+++ DATA SUPPLIED

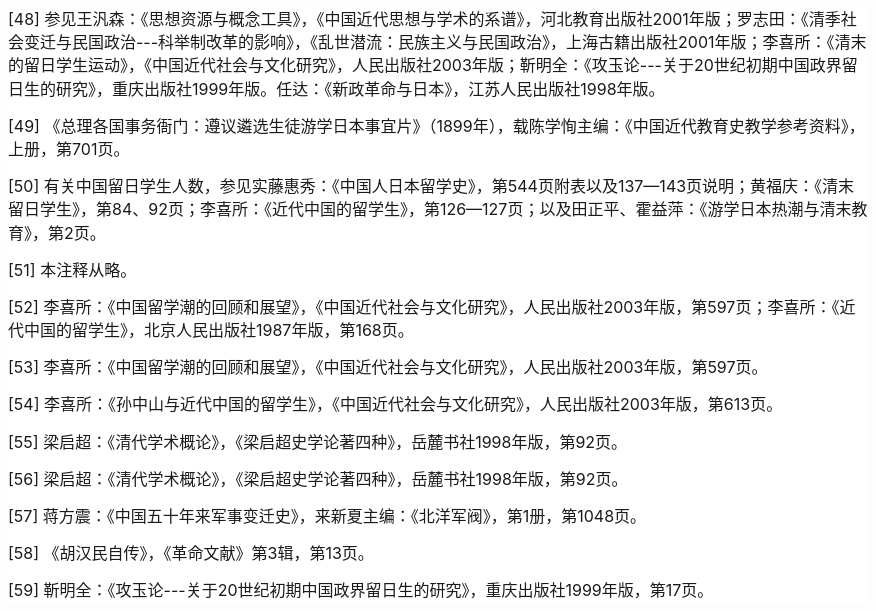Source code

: </p>
<p>
<span style="font-size: 12pt;">
   [48] 参见王汎森：《思想资源与概念工具》，《中国近代思想与学术的系谱》，河北教育出版社2001年版；罗志田：《清季社会变迁与民国政治---科举制改革的影响》，《乱世潜流：民族主义与民国政治》，上海古籍出版社2001年版；李喜所：《清末的留日学生运动》，《中国近代社会与文化研究》，人民出版社2003年版；靳明全：《攻玉论---关于20世纪初期中国政界留日生的研究》，重庆出版社1999年版。任达：《新政革命与日本》，江苏人民出版社1998年版。
  </span>
</p>
<p>
<span style="font-size: 12pt;">
   [49] 《总理各国事务衙门：遵议遴选生徒游学日本事宜片》（1899年），载陈学恂主编：《中国近代教育史教学参考资料》，上册，第701页。
  </span>
</p>
<p>
<span style="font-size: 12pt;">
   [50] 有关中国留日学生人数，参见实藤惠秀：《中国人日本留学史》，第544页附表以及137—143页说明；黄福庆：《清末留日学生》，第84、92页；李喜所：《近代中国的留学生》，第126—127页；以及田正平、霍益萍：《游学日本热潮与清末教育》，第2页。
  </span>
</p>
<p>
<span style="font-size: 12pt;">
   [51] 本注释从略。
  </span>
</p>
<p>
<span style="font-size: 12pt;">
   [52] 李喜所：《中国留学潮的回顾和展望》，《中国近代社会与文化研究》，人民出版社2003年版，第597页；李喜所：《近代中国的留学生》，北京人民出版社1987年版，第168页。
  </span>
</p>
<p>
<span style="font-size: 12pt;">
   [53] 李喜所：《中国留学潮的回顾和展望》，《中国近代社会与文化研究》，人民出版社2003年版，第597页。
  </span>
</p>
<p>
<span style="font-size: 12pt;">
   [54] 李喜所：《孙中山与近代中国的留学生》，《中国近代社会与文化研究》，人民出版社2003年版，第613页。
  </span>
</p>
<p>
<span style="font-size: 12pt;">
   [55] 梁启超：《清代学术概论》，《梁启超史学论著四种》，岳麓书社1998年版，第92页。
  </span>
</p>
<p>
<span style="font-size: 12pt;">
   [56] 梁启超：《清代学术概论》，《梁启超史学论著四种》，岳麓书社1998年版，第92页。
  </span>
</p>
<p>
<span style="font-size: 12pt;">
   [57] 蒋方震：《中国五十年来军事变迁史》，来新夏主编：《北洋军阀》，第1册，第1048页。
  </span>
</p>
<p>
<span style="font-size: 12pt;">
   [58] 《胡汉民自传》，《革命文献》第3辑，第13页。
  </span>
</p>
<p>
<span style="font-size: 12pt;">
   [59] 靳明全：《攻玉论---关于20世纪初期中国政界留日生的研究》，重庆出版社1999年版，第17页。
  </span>
</p>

++++++

● WHAT IS BEING ASKED:
Lines holding "清代学术概论" in the material above are to be reported.

● COMPLETED EXERCISE:
   [55] 梁启超：《清代学术概论》，《梁启超史学论著四种》，岳麓书社1998年版，第92页。
   [56] 梁启超：《清代学术概论》，《梁启超史学论著四种》，岳麓书社1998年版，第92页。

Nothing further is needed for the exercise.